- **TRECHO SELECIONADO**:
# # # #

Francisco e companheiros tem um vigor de ser que se manifesta como bem querência simples e pobre, mas muito grande; esta se esparrama para onde passam e mostra o tesouro que anima o grupo. Trata-se de afinidade de busca, de inspiração… Todos gostam de um frade simples: o que é esta simplicidade? Este fascínio pelo simples vem do fato que nele está aprisionado o espírito que reúne e move a comunidade. O simples é unidade do diferente. Se estes primeiros frades não tinham xícara para oferecer um cafezinho, ofereciam-no numa escudela, mas com tanto “cuidado” que era muito mais que oferecê-lo numa xícara. Simples é o imediato corporal que aqui aparece como selvagem: as moças fugiam. (Hoje o nosso modo de pensar o simples é muito sofisticado!).

TENDO PERCORRIDO AQUELA PROVÍNCIA, VOLTARAM AO LUGAR CHAMADO SANTA MARIA. Começa a se configurar uma das caracterizações das origens da Ordem franciscana: o capítulo. A palavra capítulo vem de “caput”, cabeça. Como a cabeça está em cima, capítulo acabou sendo entendido como uma reunião de cúpula. Os primitivos franciscanos, porém, quando pensam em capítulo, pensam diferente, pois representam o homem como uma árvore virada de cabeça para baixo, tendo a cabeça como fundamento. Imagine a árvore e um galho brotando; é o “postulante”, fazendo parte do todo, ligado a toda a árvore. No todo há pessoas tão diferentes e há setores: formação, comunidade de missão, comunidade urbana, colégio… Pode ser que um galho esteja até indo bem, mas a ligação com o todo esteja fraca por não participar do vigor da árvore; pode ser que outro esteja sofrendo, muita luta, mas que tenha muita ligação com o todo.

# # # #

[Entradas de contorno de região]
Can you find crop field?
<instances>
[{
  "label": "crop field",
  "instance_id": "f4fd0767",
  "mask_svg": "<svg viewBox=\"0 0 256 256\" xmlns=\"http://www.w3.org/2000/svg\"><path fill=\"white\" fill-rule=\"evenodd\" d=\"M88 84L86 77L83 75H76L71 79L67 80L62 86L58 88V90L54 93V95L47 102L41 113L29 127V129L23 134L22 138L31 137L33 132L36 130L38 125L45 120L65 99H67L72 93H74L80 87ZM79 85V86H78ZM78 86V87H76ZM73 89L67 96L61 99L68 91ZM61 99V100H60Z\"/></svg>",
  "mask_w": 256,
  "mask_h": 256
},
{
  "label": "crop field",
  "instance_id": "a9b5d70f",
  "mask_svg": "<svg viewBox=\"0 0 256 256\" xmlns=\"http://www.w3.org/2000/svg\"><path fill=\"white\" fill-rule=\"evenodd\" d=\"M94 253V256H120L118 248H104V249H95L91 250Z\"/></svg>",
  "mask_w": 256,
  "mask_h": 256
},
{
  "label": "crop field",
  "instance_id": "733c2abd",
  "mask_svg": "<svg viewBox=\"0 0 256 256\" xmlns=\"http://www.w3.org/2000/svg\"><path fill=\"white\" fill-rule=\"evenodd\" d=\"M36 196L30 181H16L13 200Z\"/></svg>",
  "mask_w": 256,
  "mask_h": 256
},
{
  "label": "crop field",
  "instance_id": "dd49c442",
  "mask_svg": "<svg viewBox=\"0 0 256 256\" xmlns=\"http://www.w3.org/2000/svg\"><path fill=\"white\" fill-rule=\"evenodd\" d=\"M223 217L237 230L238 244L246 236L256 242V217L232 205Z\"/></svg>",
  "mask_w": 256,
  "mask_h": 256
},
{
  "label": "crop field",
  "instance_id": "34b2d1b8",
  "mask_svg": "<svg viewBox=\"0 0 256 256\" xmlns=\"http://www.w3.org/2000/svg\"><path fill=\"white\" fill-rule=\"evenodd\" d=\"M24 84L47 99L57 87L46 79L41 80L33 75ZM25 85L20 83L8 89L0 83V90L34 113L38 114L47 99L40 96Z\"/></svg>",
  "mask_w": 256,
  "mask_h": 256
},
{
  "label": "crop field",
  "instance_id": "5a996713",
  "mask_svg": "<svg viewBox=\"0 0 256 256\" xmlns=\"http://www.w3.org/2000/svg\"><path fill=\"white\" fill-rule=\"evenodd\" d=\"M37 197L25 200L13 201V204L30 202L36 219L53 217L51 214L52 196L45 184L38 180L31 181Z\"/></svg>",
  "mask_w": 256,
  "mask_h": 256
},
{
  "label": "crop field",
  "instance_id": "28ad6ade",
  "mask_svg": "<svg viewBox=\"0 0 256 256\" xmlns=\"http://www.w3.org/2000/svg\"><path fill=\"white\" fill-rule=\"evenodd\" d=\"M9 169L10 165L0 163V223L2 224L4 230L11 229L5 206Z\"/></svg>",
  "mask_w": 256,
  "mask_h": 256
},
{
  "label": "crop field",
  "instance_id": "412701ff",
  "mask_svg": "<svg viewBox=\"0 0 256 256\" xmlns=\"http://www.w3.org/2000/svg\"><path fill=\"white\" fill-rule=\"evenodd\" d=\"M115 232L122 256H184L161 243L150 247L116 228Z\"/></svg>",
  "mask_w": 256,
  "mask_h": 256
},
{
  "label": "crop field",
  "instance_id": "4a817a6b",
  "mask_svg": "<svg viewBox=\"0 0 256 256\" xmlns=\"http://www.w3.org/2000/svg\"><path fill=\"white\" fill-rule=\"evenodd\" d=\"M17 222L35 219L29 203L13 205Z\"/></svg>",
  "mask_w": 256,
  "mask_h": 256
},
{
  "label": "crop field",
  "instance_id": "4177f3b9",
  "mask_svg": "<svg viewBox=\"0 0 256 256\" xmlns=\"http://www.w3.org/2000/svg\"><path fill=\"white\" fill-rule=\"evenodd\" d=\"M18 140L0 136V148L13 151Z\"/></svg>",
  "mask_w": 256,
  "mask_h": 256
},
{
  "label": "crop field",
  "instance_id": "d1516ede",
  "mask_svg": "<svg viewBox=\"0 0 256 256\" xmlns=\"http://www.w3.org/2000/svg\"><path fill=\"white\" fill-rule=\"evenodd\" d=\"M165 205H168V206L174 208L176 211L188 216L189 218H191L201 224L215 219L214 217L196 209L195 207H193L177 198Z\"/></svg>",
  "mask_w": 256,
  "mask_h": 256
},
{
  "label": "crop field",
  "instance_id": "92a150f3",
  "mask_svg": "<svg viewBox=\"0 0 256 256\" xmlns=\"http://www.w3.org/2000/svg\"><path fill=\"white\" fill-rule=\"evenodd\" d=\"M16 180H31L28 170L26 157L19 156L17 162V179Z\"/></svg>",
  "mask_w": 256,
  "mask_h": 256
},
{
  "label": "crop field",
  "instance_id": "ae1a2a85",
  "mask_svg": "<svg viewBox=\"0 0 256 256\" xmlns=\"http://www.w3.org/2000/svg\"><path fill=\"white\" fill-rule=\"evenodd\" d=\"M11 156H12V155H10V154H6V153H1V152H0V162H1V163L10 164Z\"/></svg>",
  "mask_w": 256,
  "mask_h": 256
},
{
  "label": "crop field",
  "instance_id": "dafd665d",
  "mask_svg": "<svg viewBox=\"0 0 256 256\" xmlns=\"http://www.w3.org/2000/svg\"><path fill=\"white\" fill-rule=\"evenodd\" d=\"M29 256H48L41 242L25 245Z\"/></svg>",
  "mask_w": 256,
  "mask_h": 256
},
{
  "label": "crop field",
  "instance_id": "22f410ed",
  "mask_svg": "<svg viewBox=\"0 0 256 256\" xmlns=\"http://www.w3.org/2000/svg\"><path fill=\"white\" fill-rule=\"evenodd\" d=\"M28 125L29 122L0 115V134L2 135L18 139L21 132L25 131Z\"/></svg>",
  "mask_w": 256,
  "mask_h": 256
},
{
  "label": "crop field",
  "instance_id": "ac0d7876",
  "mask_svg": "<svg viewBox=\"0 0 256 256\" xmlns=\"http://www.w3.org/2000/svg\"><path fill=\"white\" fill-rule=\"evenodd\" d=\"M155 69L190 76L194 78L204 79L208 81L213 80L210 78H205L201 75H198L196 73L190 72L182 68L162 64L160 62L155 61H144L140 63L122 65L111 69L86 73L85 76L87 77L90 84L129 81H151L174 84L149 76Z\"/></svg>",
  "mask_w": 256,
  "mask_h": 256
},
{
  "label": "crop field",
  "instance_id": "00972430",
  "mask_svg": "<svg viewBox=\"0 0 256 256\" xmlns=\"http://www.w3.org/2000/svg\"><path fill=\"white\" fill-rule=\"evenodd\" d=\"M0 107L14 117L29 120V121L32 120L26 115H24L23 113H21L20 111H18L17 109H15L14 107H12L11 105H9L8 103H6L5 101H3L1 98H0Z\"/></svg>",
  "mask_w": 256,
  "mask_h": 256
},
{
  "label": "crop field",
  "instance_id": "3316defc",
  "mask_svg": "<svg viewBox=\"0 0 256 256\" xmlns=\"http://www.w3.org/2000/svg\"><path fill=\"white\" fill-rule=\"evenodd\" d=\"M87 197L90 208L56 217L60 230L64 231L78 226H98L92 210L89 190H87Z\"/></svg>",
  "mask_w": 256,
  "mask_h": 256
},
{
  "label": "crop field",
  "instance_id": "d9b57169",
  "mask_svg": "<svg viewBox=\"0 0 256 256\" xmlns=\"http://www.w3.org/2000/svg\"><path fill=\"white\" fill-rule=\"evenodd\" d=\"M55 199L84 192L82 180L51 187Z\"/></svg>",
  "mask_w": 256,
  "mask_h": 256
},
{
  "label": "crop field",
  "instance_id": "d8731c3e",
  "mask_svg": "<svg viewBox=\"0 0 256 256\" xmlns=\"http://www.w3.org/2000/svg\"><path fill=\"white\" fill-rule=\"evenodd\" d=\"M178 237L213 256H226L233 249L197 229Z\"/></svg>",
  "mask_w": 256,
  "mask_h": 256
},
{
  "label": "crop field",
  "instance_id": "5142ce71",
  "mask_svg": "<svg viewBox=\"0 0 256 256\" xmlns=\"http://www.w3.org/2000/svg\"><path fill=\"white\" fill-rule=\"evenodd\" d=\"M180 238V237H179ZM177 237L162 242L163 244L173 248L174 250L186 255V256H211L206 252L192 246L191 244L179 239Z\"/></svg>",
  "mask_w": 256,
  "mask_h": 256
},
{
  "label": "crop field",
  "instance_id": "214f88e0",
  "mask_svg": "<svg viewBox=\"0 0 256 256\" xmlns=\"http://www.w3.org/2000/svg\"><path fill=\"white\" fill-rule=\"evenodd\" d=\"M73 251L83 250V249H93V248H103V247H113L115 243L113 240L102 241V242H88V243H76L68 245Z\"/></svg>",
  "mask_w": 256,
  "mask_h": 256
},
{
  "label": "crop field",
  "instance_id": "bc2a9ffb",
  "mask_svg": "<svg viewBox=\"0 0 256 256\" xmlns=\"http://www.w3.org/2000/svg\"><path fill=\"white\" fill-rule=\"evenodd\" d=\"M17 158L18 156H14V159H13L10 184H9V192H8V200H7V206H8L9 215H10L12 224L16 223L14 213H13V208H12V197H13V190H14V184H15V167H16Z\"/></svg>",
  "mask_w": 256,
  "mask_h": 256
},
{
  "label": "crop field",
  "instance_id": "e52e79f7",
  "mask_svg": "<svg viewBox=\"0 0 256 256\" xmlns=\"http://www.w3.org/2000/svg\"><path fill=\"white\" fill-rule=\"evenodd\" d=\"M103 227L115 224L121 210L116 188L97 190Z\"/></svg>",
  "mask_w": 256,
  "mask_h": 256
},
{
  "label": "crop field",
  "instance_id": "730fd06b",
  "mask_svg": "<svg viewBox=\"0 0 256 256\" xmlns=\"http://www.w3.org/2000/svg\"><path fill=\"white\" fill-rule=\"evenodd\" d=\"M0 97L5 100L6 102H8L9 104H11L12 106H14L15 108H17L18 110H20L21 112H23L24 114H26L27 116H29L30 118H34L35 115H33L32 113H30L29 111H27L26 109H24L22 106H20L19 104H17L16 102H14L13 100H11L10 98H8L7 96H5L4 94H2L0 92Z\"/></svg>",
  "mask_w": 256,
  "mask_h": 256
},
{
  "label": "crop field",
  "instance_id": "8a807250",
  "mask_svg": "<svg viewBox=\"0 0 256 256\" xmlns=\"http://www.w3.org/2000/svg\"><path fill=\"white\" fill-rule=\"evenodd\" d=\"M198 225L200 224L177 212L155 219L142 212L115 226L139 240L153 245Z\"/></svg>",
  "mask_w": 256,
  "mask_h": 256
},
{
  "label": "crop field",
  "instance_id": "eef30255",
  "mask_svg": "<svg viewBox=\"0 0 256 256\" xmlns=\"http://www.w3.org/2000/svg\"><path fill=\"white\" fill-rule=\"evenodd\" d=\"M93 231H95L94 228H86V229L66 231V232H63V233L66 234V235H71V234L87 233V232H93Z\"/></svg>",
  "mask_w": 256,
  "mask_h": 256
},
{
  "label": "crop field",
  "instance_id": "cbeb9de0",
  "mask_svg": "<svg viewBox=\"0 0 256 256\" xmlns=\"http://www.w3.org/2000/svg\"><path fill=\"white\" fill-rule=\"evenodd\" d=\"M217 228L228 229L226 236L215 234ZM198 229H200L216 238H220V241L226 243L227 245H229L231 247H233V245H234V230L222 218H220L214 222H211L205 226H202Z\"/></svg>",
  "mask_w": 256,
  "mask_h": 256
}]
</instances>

# # # #

- **OBJETIVO DA TAREFA**:
Prossiga com o trecho sobre as origens da Ordem franciscana, começando logo após a última frase apresentada.

- **A RESPOSTA**:
Capítulo é “voltar” para o todo, é convocação para a raiz; para o que chamamos de espírito da Ordem. Capítulo é momento de pensar na pertença à comunidade e à província, não só no sentido jurídico, mas no sentido de cada um, como cristão e religioso, se perguntar de novo, como faziam estes frades, ao voltarem” juntos: em que consiste realmente o meu projeto de vida? Se trata de retomar, repensar, ponderar, avaliar de novo e melhor o que nós já estamos fazendo. Nessa pertença pode ser que um galho até comece apodrecer, mas o tronco não apodrece e mesmo que eu não seja o galho que começou apodrecer, este galho que está ao meu lado, é meu também; assim se quem está a meu lado não assume o projeto, eu 0 faço no lugar dele.

-Para estes frades o capítulo convocava a pensar de novo o projeto de vida de sua vocação, e não de forma abstrata, mas bem concreta. Isso vale para nós, pois um dia fizemos um ato de juramento diante de Nosso Senhor na mão do prelado, como diz São Francisco. O modo de ser da Vida Religiosa é de subir montanha e não de viver na planície. Não será que estamos sofrendo muito, perdendo energia, tendo desgaste, porque embora digamos que estamos subindo montanha, a imagem ideal que nós temos não é de montanha, e sim de planície?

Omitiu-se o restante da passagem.